**ACTION ITEM:**
Look through the listing below and give the number of lines that hold "alarm". Say nothing more.

**SUPPLIED RECORDS:**
──────

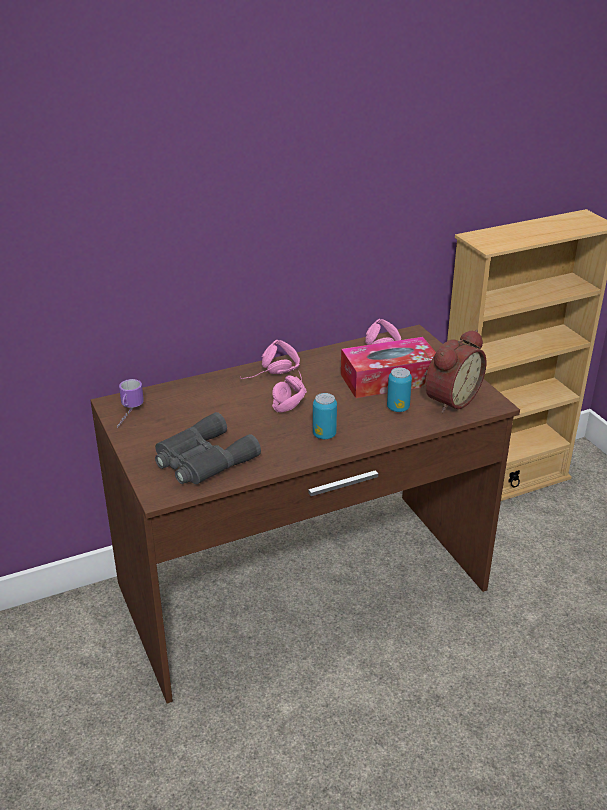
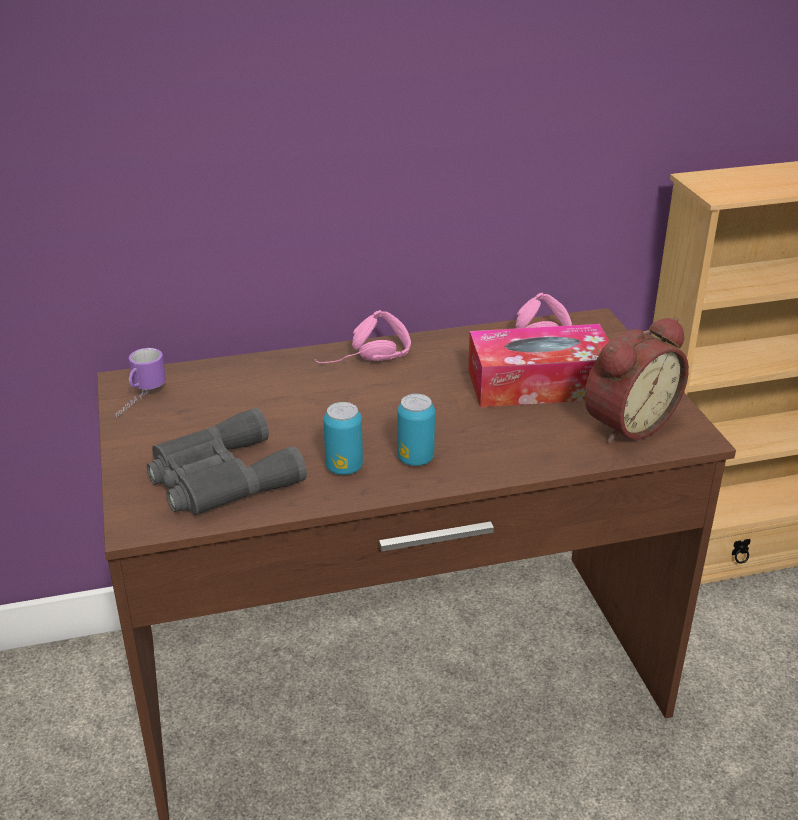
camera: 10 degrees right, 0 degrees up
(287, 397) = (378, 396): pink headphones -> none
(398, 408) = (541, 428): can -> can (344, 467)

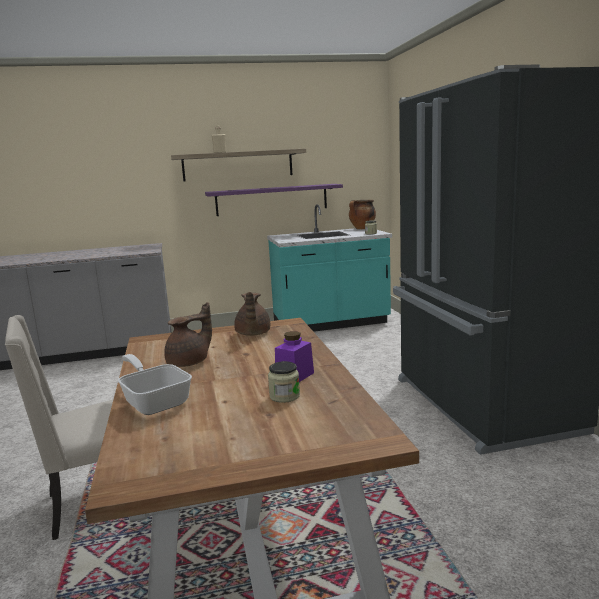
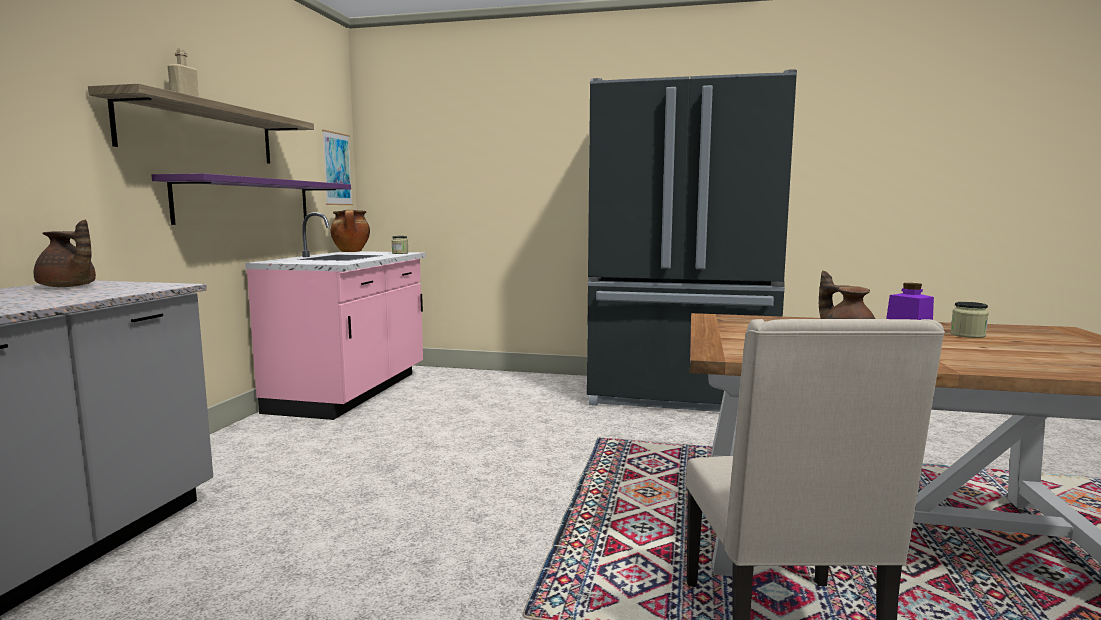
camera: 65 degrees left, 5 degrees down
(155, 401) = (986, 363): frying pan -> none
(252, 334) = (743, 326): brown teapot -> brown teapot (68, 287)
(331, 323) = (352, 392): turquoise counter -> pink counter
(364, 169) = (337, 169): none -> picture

──────

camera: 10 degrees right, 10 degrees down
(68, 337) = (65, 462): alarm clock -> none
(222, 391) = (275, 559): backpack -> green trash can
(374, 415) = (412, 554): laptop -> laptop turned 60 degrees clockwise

──────

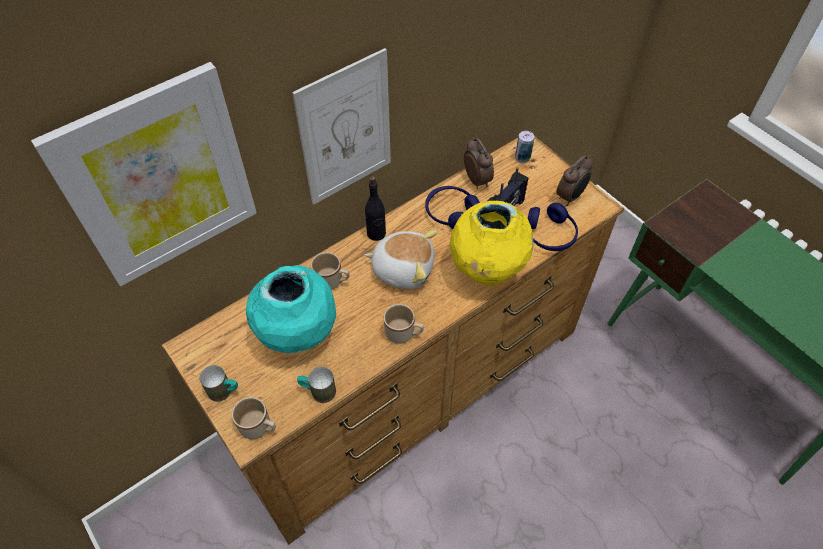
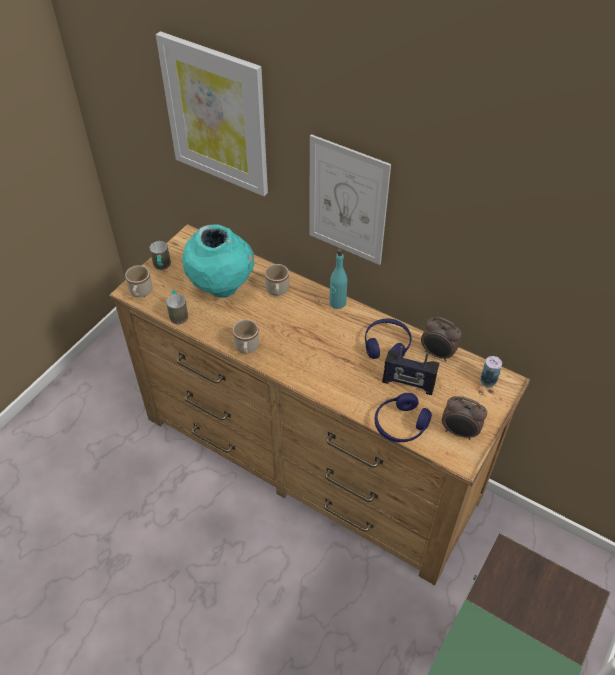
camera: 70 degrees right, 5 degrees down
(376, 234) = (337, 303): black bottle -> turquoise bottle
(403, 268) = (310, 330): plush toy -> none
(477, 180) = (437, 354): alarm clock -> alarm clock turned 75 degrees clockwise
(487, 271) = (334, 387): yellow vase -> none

──────

**ANSWER TO THIS PROBLEM:**
2